Stored data entries:
+ + + + + + +

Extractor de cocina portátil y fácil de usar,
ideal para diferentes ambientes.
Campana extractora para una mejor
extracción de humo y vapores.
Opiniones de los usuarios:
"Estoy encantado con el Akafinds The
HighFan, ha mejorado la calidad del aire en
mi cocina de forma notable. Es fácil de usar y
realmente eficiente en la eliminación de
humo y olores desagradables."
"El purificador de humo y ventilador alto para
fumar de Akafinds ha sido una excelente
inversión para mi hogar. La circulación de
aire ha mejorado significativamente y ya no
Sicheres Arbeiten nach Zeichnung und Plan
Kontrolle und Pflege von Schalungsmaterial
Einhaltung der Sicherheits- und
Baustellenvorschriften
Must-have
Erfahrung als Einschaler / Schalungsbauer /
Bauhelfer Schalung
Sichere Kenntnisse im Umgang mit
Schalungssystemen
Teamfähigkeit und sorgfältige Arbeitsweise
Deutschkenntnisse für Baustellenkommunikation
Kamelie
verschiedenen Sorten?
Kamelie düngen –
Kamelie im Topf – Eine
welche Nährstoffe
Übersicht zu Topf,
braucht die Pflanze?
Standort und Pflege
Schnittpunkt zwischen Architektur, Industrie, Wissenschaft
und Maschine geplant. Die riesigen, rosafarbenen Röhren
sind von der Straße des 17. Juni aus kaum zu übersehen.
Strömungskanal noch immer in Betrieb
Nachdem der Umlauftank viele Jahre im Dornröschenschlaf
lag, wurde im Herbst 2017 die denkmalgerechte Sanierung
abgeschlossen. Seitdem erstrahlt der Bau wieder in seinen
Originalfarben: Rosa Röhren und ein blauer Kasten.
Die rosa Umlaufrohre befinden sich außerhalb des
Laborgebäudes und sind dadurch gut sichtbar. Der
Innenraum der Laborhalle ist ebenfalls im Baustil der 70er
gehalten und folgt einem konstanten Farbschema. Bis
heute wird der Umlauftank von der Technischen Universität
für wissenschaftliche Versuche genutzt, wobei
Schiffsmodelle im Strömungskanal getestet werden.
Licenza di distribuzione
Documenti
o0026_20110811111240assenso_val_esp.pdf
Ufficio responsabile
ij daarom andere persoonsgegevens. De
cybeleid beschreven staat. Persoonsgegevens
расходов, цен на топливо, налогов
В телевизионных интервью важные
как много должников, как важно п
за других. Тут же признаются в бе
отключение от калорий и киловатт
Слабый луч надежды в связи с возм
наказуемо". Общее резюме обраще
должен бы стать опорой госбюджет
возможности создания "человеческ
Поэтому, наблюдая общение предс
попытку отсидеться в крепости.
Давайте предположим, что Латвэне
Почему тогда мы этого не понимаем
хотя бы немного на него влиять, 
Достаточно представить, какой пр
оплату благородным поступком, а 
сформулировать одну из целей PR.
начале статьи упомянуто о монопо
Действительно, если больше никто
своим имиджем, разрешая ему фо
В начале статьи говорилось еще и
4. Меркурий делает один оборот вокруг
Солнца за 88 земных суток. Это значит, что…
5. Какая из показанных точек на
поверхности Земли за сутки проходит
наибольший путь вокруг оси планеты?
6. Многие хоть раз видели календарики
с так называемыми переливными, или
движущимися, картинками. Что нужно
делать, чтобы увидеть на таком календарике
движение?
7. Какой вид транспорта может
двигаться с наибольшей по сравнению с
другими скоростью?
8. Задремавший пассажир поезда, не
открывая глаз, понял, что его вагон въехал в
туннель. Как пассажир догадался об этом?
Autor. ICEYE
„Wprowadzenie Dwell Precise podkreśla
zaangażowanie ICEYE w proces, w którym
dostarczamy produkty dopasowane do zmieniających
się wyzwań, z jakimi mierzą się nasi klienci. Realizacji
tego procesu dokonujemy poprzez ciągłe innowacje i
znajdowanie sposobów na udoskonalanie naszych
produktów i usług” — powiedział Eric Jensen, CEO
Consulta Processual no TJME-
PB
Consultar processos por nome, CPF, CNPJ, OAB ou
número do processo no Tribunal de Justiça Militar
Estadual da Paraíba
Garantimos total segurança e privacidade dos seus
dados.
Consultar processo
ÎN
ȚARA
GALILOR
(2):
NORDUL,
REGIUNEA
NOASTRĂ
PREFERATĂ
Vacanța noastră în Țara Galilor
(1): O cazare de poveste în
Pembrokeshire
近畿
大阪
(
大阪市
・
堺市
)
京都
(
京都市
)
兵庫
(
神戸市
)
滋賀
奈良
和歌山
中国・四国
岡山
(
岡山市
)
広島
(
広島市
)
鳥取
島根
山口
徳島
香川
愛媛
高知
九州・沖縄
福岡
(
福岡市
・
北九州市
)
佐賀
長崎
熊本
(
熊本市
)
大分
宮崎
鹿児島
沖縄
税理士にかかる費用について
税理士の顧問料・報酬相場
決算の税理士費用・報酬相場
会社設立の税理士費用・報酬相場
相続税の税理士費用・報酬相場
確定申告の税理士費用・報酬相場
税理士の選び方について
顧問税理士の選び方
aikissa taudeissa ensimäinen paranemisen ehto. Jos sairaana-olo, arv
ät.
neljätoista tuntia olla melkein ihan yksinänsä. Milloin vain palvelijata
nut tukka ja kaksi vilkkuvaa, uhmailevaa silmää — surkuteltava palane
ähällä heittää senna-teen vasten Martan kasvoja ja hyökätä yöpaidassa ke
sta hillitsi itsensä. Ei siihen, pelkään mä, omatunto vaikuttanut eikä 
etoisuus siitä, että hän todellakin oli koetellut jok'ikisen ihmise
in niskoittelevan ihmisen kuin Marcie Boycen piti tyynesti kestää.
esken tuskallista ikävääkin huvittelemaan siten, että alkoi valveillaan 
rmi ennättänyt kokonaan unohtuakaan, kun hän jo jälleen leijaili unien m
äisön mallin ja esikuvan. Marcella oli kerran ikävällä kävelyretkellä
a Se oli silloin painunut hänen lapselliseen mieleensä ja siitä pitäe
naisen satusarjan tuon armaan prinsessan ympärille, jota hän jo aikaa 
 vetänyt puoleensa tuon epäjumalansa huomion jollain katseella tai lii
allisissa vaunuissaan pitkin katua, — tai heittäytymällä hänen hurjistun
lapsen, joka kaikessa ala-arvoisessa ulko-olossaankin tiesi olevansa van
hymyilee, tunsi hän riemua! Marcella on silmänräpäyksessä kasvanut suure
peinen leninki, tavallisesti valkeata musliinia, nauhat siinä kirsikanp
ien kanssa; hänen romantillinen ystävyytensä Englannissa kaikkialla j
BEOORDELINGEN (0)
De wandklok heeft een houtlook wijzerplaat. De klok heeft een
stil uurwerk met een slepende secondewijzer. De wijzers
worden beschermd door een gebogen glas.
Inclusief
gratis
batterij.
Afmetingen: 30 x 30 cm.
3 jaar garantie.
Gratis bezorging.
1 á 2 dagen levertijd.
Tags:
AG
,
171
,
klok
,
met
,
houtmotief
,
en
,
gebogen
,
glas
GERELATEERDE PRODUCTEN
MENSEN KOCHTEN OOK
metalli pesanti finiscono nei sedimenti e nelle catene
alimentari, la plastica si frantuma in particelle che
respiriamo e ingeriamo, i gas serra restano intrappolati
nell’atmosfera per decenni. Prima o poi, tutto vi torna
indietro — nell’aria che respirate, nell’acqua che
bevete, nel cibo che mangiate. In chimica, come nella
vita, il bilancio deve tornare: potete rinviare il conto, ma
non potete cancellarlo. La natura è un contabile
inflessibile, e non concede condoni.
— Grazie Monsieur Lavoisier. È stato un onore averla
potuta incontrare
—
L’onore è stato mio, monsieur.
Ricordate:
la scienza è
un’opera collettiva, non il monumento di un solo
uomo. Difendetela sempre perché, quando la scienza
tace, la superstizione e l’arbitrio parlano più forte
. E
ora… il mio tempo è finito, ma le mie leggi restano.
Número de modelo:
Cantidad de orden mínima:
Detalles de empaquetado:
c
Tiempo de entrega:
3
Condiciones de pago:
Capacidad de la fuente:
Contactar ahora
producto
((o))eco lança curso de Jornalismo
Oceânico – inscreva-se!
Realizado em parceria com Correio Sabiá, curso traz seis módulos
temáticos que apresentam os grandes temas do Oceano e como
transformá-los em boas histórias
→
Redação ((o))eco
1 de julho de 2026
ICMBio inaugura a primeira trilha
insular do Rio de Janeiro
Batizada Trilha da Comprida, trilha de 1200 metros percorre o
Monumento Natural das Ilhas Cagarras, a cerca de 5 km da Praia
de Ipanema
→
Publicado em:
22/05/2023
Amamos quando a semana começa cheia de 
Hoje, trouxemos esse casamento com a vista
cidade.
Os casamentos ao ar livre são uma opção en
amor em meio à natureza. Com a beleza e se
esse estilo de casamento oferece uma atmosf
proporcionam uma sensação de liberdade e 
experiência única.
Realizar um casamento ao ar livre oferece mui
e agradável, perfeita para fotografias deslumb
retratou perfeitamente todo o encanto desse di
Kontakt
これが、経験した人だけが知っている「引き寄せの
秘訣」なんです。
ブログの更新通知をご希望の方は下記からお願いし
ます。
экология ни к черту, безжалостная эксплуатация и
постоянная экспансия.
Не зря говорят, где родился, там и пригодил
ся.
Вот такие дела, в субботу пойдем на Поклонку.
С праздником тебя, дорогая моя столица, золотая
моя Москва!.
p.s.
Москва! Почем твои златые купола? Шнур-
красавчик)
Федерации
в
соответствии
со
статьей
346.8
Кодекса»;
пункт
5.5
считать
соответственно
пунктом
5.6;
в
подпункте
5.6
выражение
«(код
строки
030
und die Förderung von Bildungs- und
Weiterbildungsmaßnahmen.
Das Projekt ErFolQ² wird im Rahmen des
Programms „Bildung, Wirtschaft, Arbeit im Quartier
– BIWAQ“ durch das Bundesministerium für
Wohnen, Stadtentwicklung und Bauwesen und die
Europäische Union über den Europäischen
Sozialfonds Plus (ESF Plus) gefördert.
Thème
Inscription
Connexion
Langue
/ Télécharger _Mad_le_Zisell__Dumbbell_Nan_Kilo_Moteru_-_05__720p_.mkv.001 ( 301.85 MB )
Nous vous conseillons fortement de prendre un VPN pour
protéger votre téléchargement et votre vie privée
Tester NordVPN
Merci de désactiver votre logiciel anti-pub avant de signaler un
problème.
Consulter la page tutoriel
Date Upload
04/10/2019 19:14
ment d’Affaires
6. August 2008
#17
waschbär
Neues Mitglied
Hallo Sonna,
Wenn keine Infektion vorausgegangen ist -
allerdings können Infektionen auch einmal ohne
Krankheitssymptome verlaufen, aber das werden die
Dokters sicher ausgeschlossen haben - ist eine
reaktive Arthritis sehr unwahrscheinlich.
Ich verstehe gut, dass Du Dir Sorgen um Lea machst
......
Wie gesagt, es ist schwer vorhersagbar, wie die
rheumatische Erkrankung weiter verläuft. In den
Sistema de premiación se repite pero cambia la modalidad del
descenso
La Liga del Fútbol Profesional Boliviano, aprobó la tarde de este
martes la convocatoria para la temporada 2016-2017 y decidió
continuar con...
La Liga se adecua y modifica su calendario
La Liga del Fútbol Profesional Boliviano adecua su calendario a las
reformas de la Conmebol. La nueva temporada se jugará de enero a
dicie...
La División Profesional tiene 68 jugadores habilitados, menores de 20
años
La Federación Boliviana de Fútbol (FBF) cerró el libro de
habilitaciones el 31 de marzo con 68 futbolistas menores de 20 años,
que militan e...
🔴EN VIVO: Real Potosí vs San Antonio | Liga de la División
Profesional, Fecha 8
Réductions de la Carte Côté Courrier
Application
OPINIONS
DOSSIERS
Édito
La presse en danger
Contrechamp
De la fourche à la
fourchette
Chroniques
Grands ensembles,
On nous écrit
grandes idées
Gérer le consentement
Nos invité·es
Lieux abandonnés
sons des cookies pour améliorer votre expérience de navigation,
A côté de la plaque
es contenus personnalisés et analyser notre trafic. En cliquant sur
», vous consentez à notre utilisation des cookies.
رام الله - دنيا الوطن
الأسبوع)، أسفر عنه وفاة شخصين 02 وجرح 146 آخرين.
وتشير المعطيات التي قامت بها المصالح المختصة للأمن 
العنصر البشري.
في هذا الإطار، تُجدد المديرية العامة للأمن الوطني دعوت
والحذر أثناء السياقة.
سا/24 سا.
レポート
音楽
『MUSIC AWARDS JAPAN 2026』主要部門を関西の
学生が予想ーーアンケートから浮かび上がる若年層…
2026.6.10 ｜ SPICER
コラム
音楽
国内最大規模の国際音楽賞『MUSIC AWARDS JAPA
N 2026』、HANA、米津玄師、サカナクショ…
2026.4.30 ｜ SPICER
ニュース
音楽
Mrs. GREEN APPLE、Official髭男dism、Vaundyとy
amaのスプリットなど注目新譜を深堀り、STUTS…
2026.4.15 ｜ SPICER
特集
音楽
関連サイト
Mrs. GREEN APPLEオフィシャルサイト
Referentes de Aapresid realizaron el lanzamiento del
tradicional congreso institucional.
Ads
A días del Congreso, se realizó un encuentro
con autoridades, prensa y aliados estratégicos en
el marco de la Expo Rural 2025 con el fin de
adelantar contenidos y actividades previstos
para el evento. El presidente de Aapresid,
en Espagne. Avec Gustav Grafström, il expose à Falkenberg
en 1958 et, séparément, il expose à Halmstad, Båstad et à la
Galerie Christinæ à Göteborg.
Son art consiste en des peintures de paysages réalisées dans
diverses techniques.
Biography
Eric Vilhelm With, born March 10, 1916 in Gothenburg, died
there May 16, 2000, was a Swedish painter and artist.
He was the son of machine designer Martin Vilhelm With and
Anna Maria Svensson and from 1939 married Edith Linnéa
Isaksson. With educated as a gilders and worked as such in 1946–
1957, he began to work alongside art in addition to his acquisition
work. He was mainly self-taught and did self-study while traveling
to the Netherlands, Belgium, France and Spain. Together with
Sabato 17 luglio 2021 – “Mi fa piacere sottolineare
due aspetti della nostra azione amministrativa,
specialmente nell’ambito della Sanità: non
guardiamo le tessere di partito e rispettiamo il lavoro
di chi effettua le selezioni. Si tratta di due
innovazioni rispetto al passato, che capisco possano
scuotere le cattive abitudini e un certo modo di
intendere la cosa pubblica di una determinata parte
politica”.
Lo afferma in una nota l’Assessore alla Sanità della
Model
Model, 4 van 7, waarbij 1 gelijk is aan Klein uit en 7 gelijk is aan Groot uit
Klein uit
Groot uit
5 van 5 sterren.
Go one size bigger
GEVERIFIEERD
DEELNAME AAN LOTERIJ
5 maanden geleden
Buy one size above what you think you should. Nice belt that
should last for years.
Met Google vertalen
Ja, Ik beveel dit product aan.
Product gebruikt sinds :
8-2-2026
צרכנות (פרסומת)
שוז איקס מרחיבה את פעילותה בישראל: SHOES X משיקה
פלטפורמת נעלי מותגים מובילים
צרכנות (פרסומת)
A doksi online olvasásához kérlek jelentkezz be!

+ + + + + + +

▸ WHAT TO DO
Would you print exactly the lines from the first line of the entries above through the line that has "aire ha mejorado significativamente y ya no", both included, and stop there?

▸ EXPECTED OUTPUT
Extractor de cocina portátil y fácil de usar,
ideal para diferentes ambientes.
Campana extractora para una mejor
extracción de humo y vapores.
Opiniones de los usuarios:
"Estoy encantado con el Akafinds The
HighFan, ha mejorado la calidad del aire en
mi cocina de forma notable. Es fácil de usar y
realmente eficiente en la eliminación de
humo y olores desagradables."
"El purificador de humo y ventilador alto para
fumar de Akafinds ha sido una excelente
inversión para mi hogar. La circulación de
aire ha mejorado significativamente y ya no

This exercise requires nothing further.